BoiBoy burst out in tears, hitting me repeatedly causing my spectacles to fall off my face consecutively after each time I recovered its position. I got angrier. ”Stop! ” I shouted. His classmates from Art Class came into the toilet moments before his outburst. My gut feel told me he was embarrassed and he hit me because he was at a loss, and perhaps blamed me for not saving his ego. But my mind was too focused on the practicalities of how to get him to change into dry clothes as soon as possible. He hid his face in my neck, cried and cried. I lifted him and got him back to our table in the canteen. A kind school teacher went to borrow a pair of clean pants for me and even gave me a paper brief. BoiBoy was a little calmer by this time and I managed to change his brief and pants. I sat him on a bench to remove his socks.
Thankfully, GerGer agreed to my request to let BoiBoy have her socks. She was so sweet, wasn’t she? After I put on socks for him, I asked ”Do you want to go for your class?” He shook his head, with pleading eyes piercing right through my heart. I went tough and asked “so you don’t want computer no more?” He shook his head. I felt very torn. I surrendered. “Stand here and wait for me, I will go get back the cheque for next term’s Art classes.” I knocked and opened the office door. Before I could open my mouth, the School principal said “let me try “, as if she understood my turmoil. I followed her, surprised and helpless.

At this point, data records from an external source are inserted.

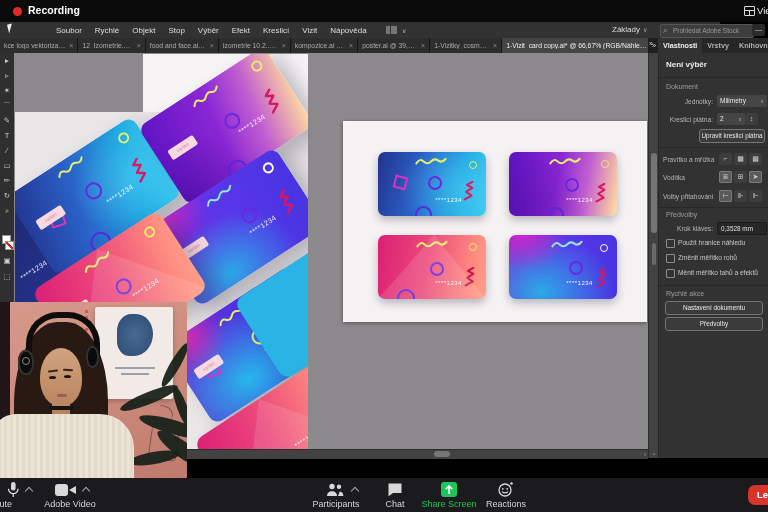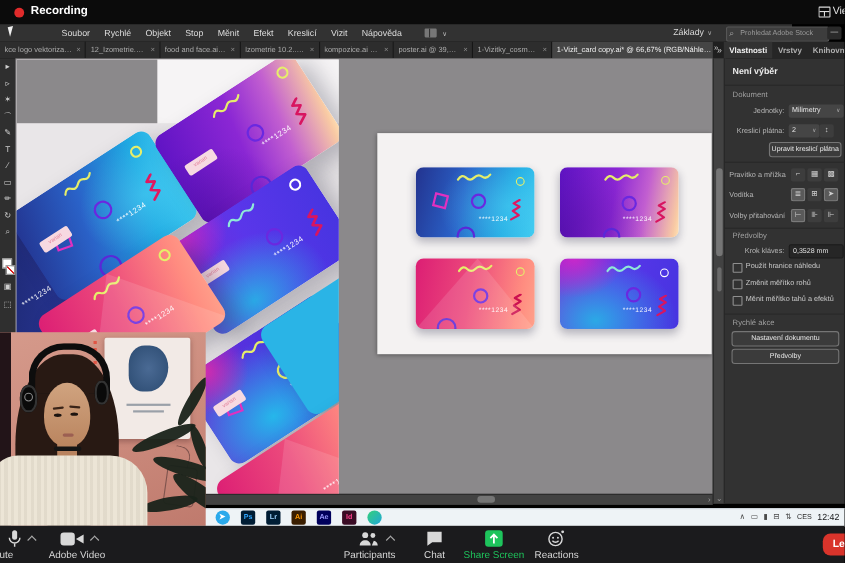--- a/index.html
+++ b/index.html
@@ -142,21 +142,21 @@
     </div>
   </div>
 
   <div class="ai-menubar">
     <span class="cursor-arrow"></span>
     <div class="menus">
       <span>Soubor</span>
       <span>Rychlé</span>
       <span>Objekt</span>
       <span>Stop</span>
-      <span>Měnit</span>
+      <span>Výběr</span>
       <span>Efekt</span>
       <span>Kreslicí</span>
       <span>Vizit</span>
       <span>Nápověda</span>
     </div>
     <span class="ws-ico"></span>
     <span class="ws-chev">∨</span>
     <span class="workspace"><span>Základy</span><span class="chv">∨</span></span>
     <div class="stock-search">
       <span class="mag">⌕</span>
@@ -399,42 +399,20 @@
     <span class="cb" style="left:7px;top:201px"></span>
     <span class="cbl" style="left:19px;top:201px">Změnit měřítko rohů</span>
     <span class="cb" style="left:7px;top:216px"></span>
     <span class="cbl" style="left:19px;top:216px">Měnit měřítko tahů a efektů</span>
     <div class="hr" style="top:232px"></div>
     <div class="sect" style="top:237px">Rychlé akce</div>
     <div class="pbtn" style="left:6px;top:248px;width:96px">Nastavení dokumentu</div>
     <div class="pbtn" style="left:6px;top:264px;width:96px">Předvolby</div>
   </div>
 
-  <div class="taskbar">
-    <div class="tb-icons">
-      <div class="tb-ic tb-circle" style="background:#29a9eb">
-          <span style="position:absolute;left:3px;top:3px;color:#fff;font-size:7px;line-height:7px">➤</span>
-        </div>
-      <div class="tb-ic" style="background:#001d34;color:#31a8ff">Ps</div>
-      <div class="tb-ic" style="background:#001d34;color:#9fd4ff">Lr</div>
-      <div class="tb-ic" style="background:#3a1e00;color:#ff9a00">Ai</div>
-      <div class="tb-ic" style="background:#00005b;color:#9999ff">Ae</div>
-      <div class="tb-ic" style="background:#3a0c24;color:#ff408c">Id</div>
-      <div class="tb-ic tb-circle" style="background:linear-gradient(135deg,#35d07a,#1fa7d8)"></div>
-    </div>
-    <div class="tb-tray">
-      <span>∧</span>
-      <span>▭</span>
-      <span>▮</span>
-      <span>⊟</span>
-      <span>⇅</span>
-      <span style="font-size:6.5px;color:#2a2a2a">CES</span>
-    </div>
-    <span class="tb-time">12:42</span>
-  </div>
 
   <div class="video">
     <div class="v-edge"></div>
     <div class="v-led"></div>
     <div class="v-frame">
       <div class="blob"></div>
       <div class="tl" style="top:60px"></div>
       <div class="tl" style="top:66px;width:28px;left:26px"></div>
     </div>
     <div class="v-bag"></div>

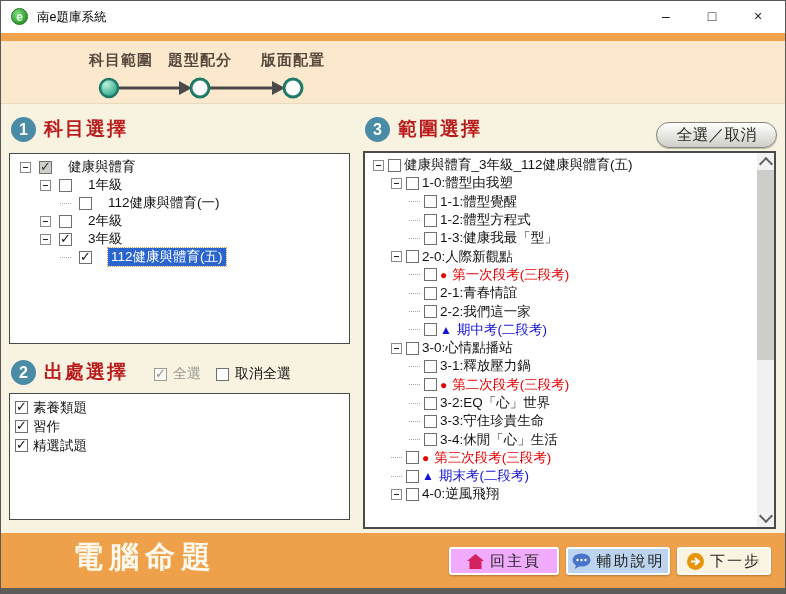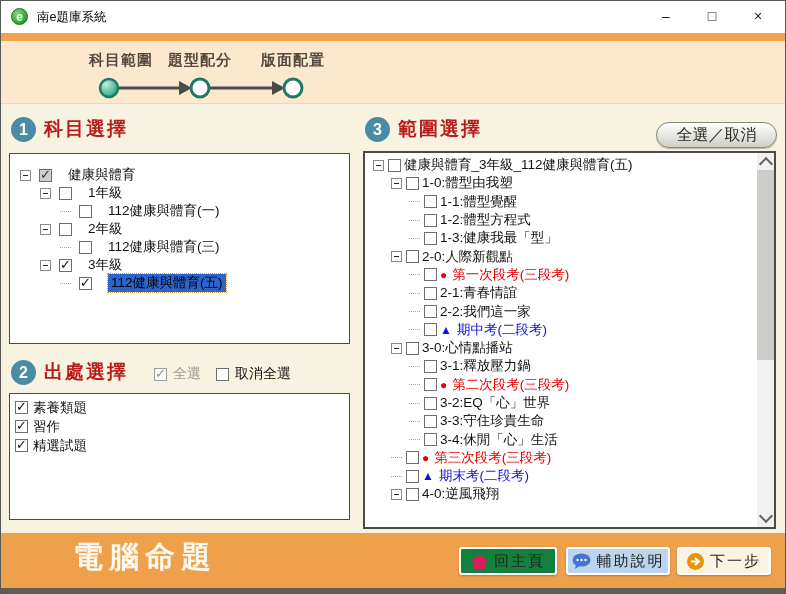--- a/index.html
+++ b/index.html
@@ -22,21 +22,21 @@
   .step-label{position:absolute;top:10px;font-size:15px;font-weight:bold;color:#55493e;letter-spacing:1px;}
   #stp1{left:88px}#stp2{left:167px}#stp3{left:260px}
   .step-svg{position:absolute;left:90px;top:33px;}
   
   .sec-head{position:absolute;display:flex;align-items:center;gap:8px;}
   .num-circle{width:25px;height:25px;border-radius:50%;background:#4a8ba6;color:#fff;
     font-size:16px;font-weight:bold;text-align:center;line-height:25px;flex:none;}
   .sec-title{font-size:19px;font-weight:bold;color:#b91c1c;letter-spacing:2px;}
   
   .panel{position:absolute;background:#fff;border:1px solid #4a4a4a;box-sizing:border-box;overflow:hidden;}
-  #panel1{left:8px;top:152px;width:341px;height:191px;padding-top:12px;}
+  #panel1{left:8px;top:152px;width:341px;height:191px;padding-top:4px;}
   #panel2{left:8px;top:392px;width:341px;height:127px;padding:4px 0 0 5px;}
   #panel3{left:362px;top:150px;width:413px;height:378px;border-width:2px;padding-top:3px;}
   
   .trow{display:flex;align-items:center;height:18px;font-size:13.5px;color:#111;white-space:nowrap;}
   .t3 .trow{height:18.3px;}
   .sp{flex:none;}
   .t1 .indent-0 .sp{width:10px}.t1 .indent-1 .sp{width:30px}.t1 .indent-2 .sp{width:50px}
   .t3 .indent-0 .sp{width:8px}.t3 .indent-1 .sp{width:26px}.t3 .indent-2 .sp{width:44px}
   .exp{width:11px;height:11px;border:1px solid #8a8a84;background:#fff;position:relative;flex:none;box-sizing:border-box;}
   .t1 .exp{margin-right:8px}.t3 .exp{margin-right:4px}
@@ -45,21 +45,21 @@
   .exp-none .exp::before{left:0;right:0;top:5px;height:0;background:none;border-top:1px dotted #a8a8a8;}
   .cb{width:13px;height:13px;border:1px solid #6f6f6f;background:#fff;position:relative;flex:none;box-sizing:border-box;}
   .cb::after{position:absolute;left:0px;top:-3px;font-size:13px;font-weight:bold;color:#101010;}
   .cb-checked .cb::after,.cb-checked.cb::after{content:"✓";}
   .cb-mixed .cb{background:#cfcfc9;}
   .cb-mixed .cb::after{content:"✓";color:#333;}
   .t1 .lbl{margin-left:16px}.t3 .lbl{margin-left:3px}
   .mk{margin:0 2px 0 3px;font-size:12px;}
   .color-red .mk,.color-red .lbl{color:#e80000;}
   .color-blue .mk,.color-blue .lbl{color:#1212d8;}
-  .sel-yes .lbl{background:#2a65cf;color:#000000;outline:1px dotted #d8a040;padding:0 3px;}
+  .sel-yes .lbl{background:#2a65cf;color:#ffffff;outline:1px dotted #d8a040;padding:0 3px;}
   
   .hcb{position:absolute;display:flex;align-items:center;font-size:14px;color:#111;}
   .hcb .cb{margin-right:6px;}
   .cb-dis .cb{border-color:#9c9c9c;background:#fbfbf6;}
   .cb-dis .cb::after{content:"✓";color:#8f8f8f;}
   .cb-dis .hlbl{color:#9a9a94;}
   .list-row{display:flex;align-items:center;height:19px;font-size:13.5px;color:#111;}
   .list-row .cb{margin-right:5px;}
   
   .pill-btn{position:absolute;left:655px;top:121px;width:121px;height:26px;border:1px solid #85857b;
@@ -71,21 +71,21 @@
   .sbar .thumb{position:absolute;left:0;top:17px;width:17px;height:190px;background:#cdcdc9;}
   .chev{position:absolute;left:4px;width:8px;height:8px;border-left:2px solid #606060;border-top:2px solid #606060;}
   .chev-up{top:6px;transform:rotate(45deg);}
   .chev-down{bottom:6px;transform:rotate(225deg);}
   
   .footer{position:absolute;left:0;top:532px;width:100%;height:55px;background:#efa04a;}
   .brand{position:absolute;left:72px;top:4px;font-size:30px;font-weight:bold;color:#fdf8ec;letter-spacing:6px;}
   .fbtn{position:absolute;top:14px;height:28px;border:2px solid #ffffff;border-radius:3px;box-sizing:border-box;
     display:flex;align-items:center;justify-content:center;gap:6px;font-size:15px;color:#222;
     box-shadow:0 1px 2px rgba(0,0,0,.25);letter-spacing:2px;}
-  #btn-home{left:458px;width:98px;background:#15803d;}
+  #btn-home{left:448px;width:110px;background:#f0abfc;}
   #btn-help{left:565px;width:104px;background:#bcd4ee;}
   #btn-next{left:676px;width:94px;background:#faf3e2;}
   .bottom-strip{position:absolute;left:0;top:587px;width:100%;height:7px;background:#5e5d59;}
   .ico{flex:none;display:inline-block;}
 </style>
 </head>
 <body>
 
 <div id="window">
 
@@ -145,26 +145,20 @@
         <span class="exp"></span>
         <span class="cb"></span>
         <span class="lbl">112健康與體育(一)</span>
       </div>
       <div class="trow indent-1 cb-unchecked exp-minus">
         <span class="sp"></span>
         <span class="exp"></span>
         <span class="cb"></span>
         <span class="lbl">2年級</span>
       </div>
-      <div class="trow indent-2 cb-unchecked exp-none">
-        <span class="sp"></span>
-        <span class="exp"></span>
-        <span class="cb"></span>
-        <span class="lbl">112健康與體育(三)</span>
-      </div>
       <div class="trow indent-1 cb-checked exp-minus">
         <span class="sp"></span>
         <span class="exp"></span>
         <span class="cb"></span>
         <span class="lbl">3年級</span>
       </div>
       <div class="trow indent-2 cb-checked exp-none sel-yes">
         <span class="sp"></span>
         <span class="exp"></span>
         <span class="cb"></span>

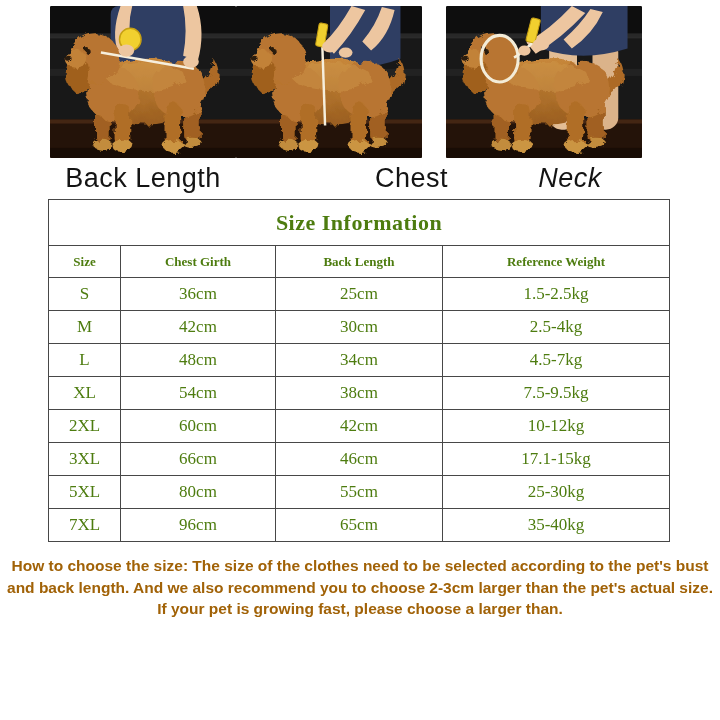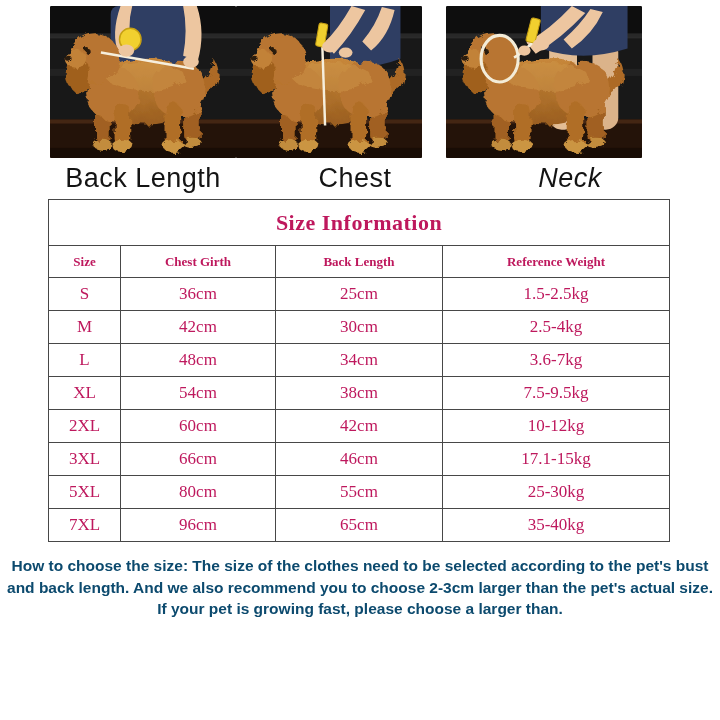--- a/index.html
+++ b/index.html
@@ -29,30 +29,30 @@
     padding-left:50px;
     height:40px;
     align-items:center;
   }
   .measure-label{
     display:block;text-align:center;
     font-size:27px;color:#141414;
     letter-spacing:0.5px;
   }
   .labels-row .cell-a{width:186px;margin-right:26px;}
-  .labels-row .cell-b{width:186px;margin-right:24px;}
+  .labels-row .cell-b{width:186px;margin-right:24px;text-align:right;}
   .labels-row .cell-c{width:196px;font-style:italic;}
   
   table.size-table{
     margin:1px 0 4px 48px;
     width:621px;
     border-collapse:collapse;
     table-layout:fixed;
     font-family:"Liberation Serif",serif;
-    color:#be185d;
+    color:#4d7c0f;
   }
   table.size-table th, table.size-table td{
     border:1px solid #474747;
     text-align:center;
     vertical-align:middle;
     padding:0;
   }
   th.table-title{
     height:45px;
     font-size:22px;
@@ -212,21 +212,21 @@
       <tr>
         <td>M</td>
         <td>42cm</td>
         <td>30cm</td>
         <td>2.5-4kg</td>
       </tr>
       <tr>
         <td>L</td>
         <td>48cm</td>
         <td>34cm</td>
-        <td>3.6-7kg</td>
+        <td>4.5-7kg</td>
       </tr>
       <tr>
         <td>XL</td>
         <td>54cm</td>
         <td>38cm</td>
         <td>7.5-9.5kg</td>
       </tr>
       <tr>
         <td>2XL</td>
         <td>60cm</td>
@@ -247,17 +247,17 @@
       </tr>
       <tr>
         <td>7XL</td>
         <td>96cm</td>
         <td>65cm</td>
         <td>35-40kg</td>
       </tr>
     </tbody>
 </table>
 
-<div class="footer-note" style="color: #0c4a6e;">
+<div class="footer-note" style="color: #a16207;">
   <div>How to choose the size: The size of the clothes need to be selected according to the pet's bust</div>
   <div>and back length. And we also recommend you to choose 2-3cm larger than the pet's actual size.</div>
   <div>If your pet is growing fast, please choose a larger than.</div>
 </div>
 
 </body></html>

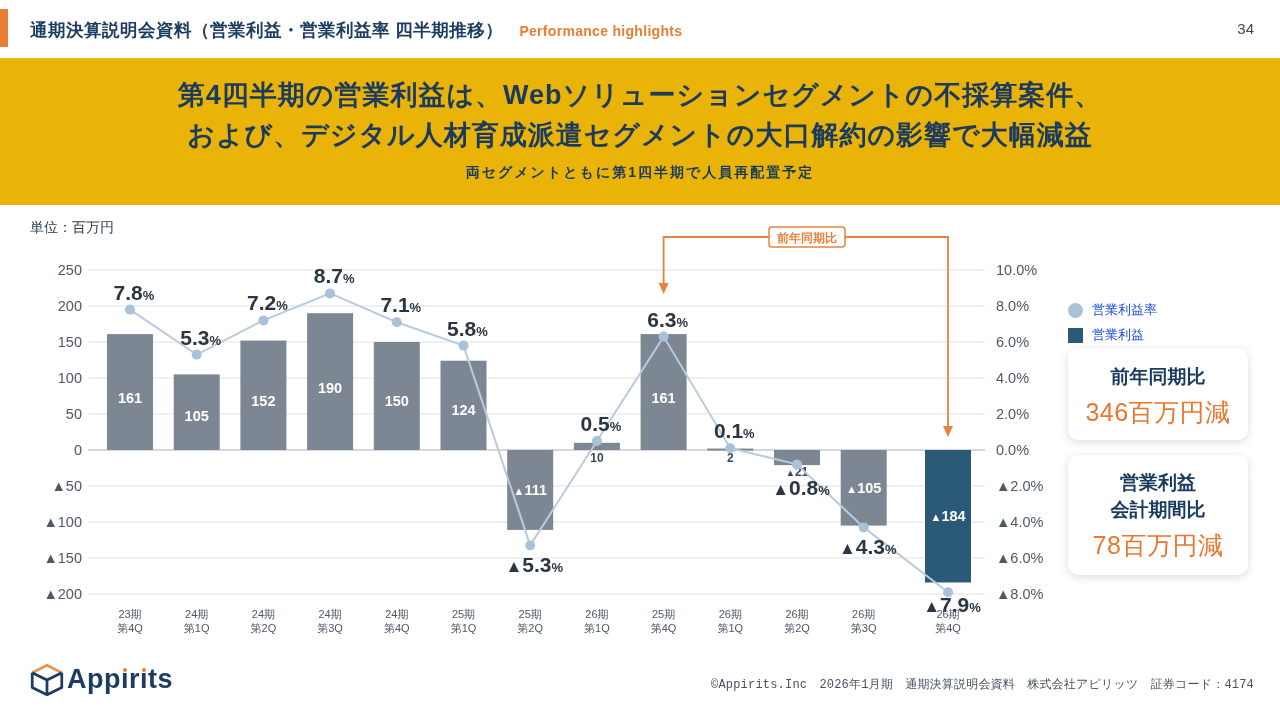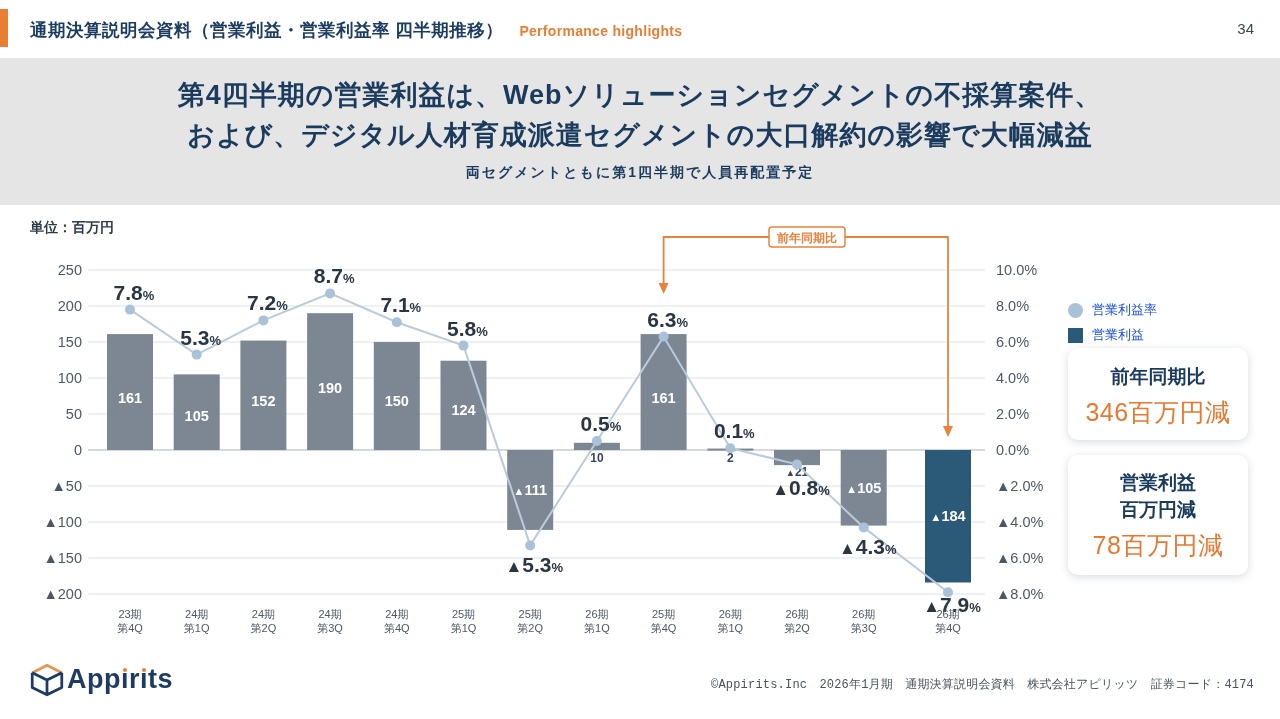--- a/index.html
+++ b/index.html
@@ -5,25 +5,25 @@
   html,body{margin:0;padding:0;background:#ffffff;}
   .slide{
     position:relative;width:1280px;height:719px;background:#ffffff;overflow:hidden;
     font-family:"Liberation Sans",sans-serif;
   }
   .accent-bar{position:absolute;left:0;top:9px;width:8px;height:38px;background:#e87e33;}
   .header{position:absolute;left:30px;top:18px;white-space:nowrap;}
   .header .jp{font-size:17.5px;font-weight:bold;color:#1d3c61;letter-spacing:.5px;}
   .header .en{font-size:14px;font-weight:bold;color:#e87e33;margin-left:16px;letter-spacing:.3px;}
   .page-number{position:absolute;right:26px;top:20px;font-size:15px;color:#3d4754;}
-  .headline-band{position:absolute;left:0;top:58px;width:1280px;height:147px;background:#e5e5e5;text-align:center;}
+  .headline-band{position:absolute;left:0;top:58px;width:1280px;height:147px;background:#eab308;text-align:center;}
   .headline-band .big{font-size:27px;font-weight:bold;color:#1a3a5e;letter-spacing:1px;line-height:40px;}
   .headline-band .big.first{margin-top:17px;}
   .headline-band .sub{font-size:14px;font-weight:bold;color:#1a3a5e;letter-spacing:2px;margin-top:9px;}
-  .unit-label{position:absolute;left:30px;top:219px;font-size:14px;font-weight:700;color:#2d3a48;}
+  .unit-label{position:absolute;left:30px;top:219px;font-size:14px;font-weight:400;color:#2d3a48;}
   svg.chart{position:absolute;left:0;top:0;width:1280px;height:719px;}
   .legend{position:absolute;left:1068px;top:301px;}
   .legend-row{display:flex;align-items:center;margin-bottom:7px;}
   .legend-swatch{width:15px;height:15px;margin-right:9px;flex:0 0 auto;}
   .legend-swatch.circle{border-radius:50%;}
   .legend-row span{font-size:13px;color:#1d4ed8;}
   .card{position:absolute;left:1068px;width:180px;background:#fff;border-radius:10px;
         box-shadow:0 2px 8px rgba(40,55,80,.18);text-align:center;}
   .card.card-0{top:348px;height:92px;}
   .card.card-1{top:455px;height:120px;}
@@ -204,21 +204,21 @@
   <div id="cards">
       <div class="card card-0">
         <div class="card-titles">
           <div class="card-title">前年同期比</div>
         </div>
         <div class="card-value">346百万円減</div>
       </div>
       <div class="card card-1">
         <div class="card-titles">
           <div class="card-title">営業利益</div>
-          <div class="card-title">百万円減</div>
+          <div class="card-title">会計期間比</div>
         </div>
         <div class="card-value">78百万円減</div>
       </div>
     </div>
 
   <div class="footer-logo">
     <svg width="38" height="38" viewBox="0 0 36 36">
       <path d="M4 12 L18 5 L32 12" fill="none" stroke="#e8954f" stroke-width="2.6" stroke-linejoin="round"></path>
       <path d="M4 12 L18 19 L32 12 M4 12 L4 26 L18 33 L32 26 L32 12 M18 19 L18 33" fill="none" stroke="#1e3c63" stroke-width="2.6" stroke-linejoin="round"></path>
     </svg>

“Come, let me bring you in” said the principal. BoiBoy rushed to hug my leg. She requested again calmly. To my surprise, he held her hand. I watched them enter the classroom and saw the door closed. “Waaahhh!” a loud cry, so familiar to my ears came from the classroom. Five minutes later, the principal came out alone and had a chat with me. She reminded me to be calm when talking to my children. I was not listening because I had not let go of my untrusting thoughts. I never believed BoiBoy could go into Art class alone.
Her words lingered in my thoughts for the next two days as I came to realise where I went wrong. First and foremost I did not trust my boy. Past incidents are no valid excuses for me not trusting him. If his mother does not trust him, where could he get courage from? Secondly, I scared him when he did not wet himself intentionally. Thirdly, I was not there to comfort him and give him assurance when he felt embarrassed when seen by his classmates in the toilet.
The more I reflected on my mistakes, the more guilty I feel. It teared a couple
of times for not acting the right way. I feel ashamed for not being his pillar of strength and support. What happened to my learning of “Appreciation Education” from Zhou Hong? What happened to my recent learning about parenting with grace, from Joseph Prince’s DVD?
Do I fit to be his mother?
When did I stop perceiving the world from his perspective?
What have I become?
I have tried to be calm so many times, even at the expense of arguing with DeeDee, but when did I stop being calm?